### Work request
A single figure is expected: how many lines of the data that follows contain the word "with".

### Provided records
*** Begin section ***

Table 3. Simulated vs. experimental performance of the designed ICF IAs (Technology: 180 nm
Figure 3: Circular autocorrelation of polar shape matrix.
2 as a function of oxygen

*** End section ***
*** Begin section ***

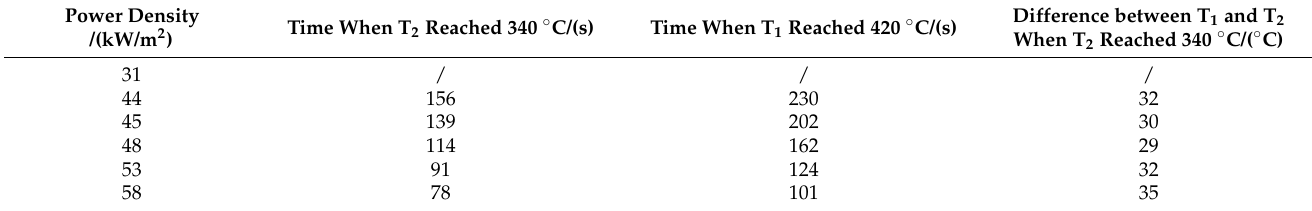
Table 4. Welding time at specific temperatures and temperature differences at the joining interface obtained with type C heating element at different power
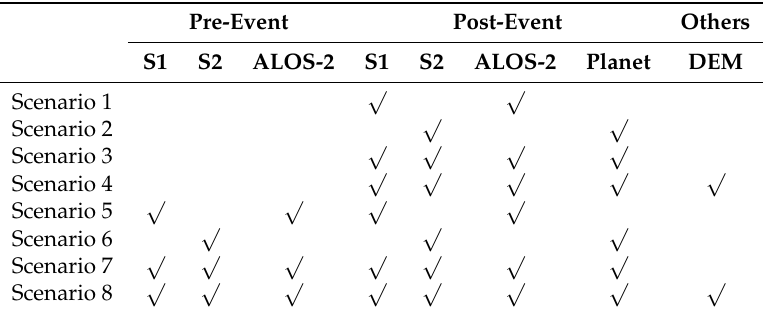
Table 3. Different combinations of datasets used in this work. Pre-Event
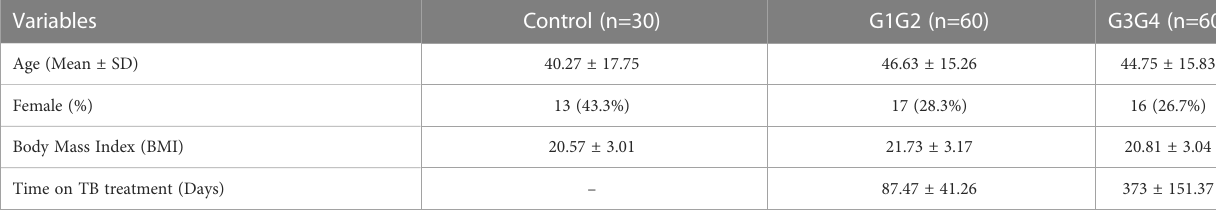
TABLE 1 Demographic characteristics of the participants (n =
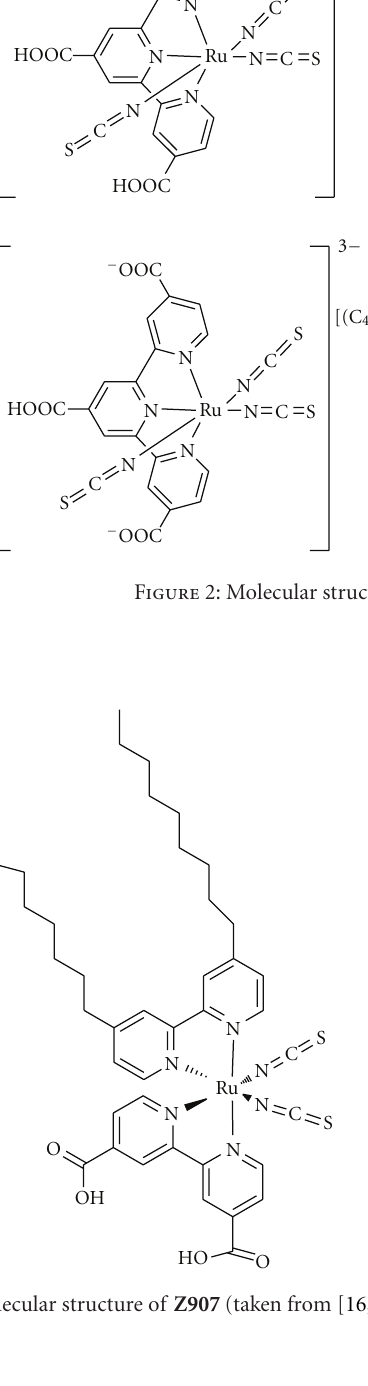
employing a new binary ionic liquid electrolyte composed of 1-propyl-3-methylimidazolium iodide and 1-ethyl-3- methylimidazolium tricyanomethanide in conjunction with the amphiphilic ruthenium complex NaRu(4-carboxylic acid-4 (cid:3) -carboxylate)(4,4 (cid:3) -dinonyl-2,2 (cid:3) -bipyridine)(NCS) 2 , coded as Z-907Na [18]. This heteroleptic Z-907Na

*** End section ***

### Completed task
2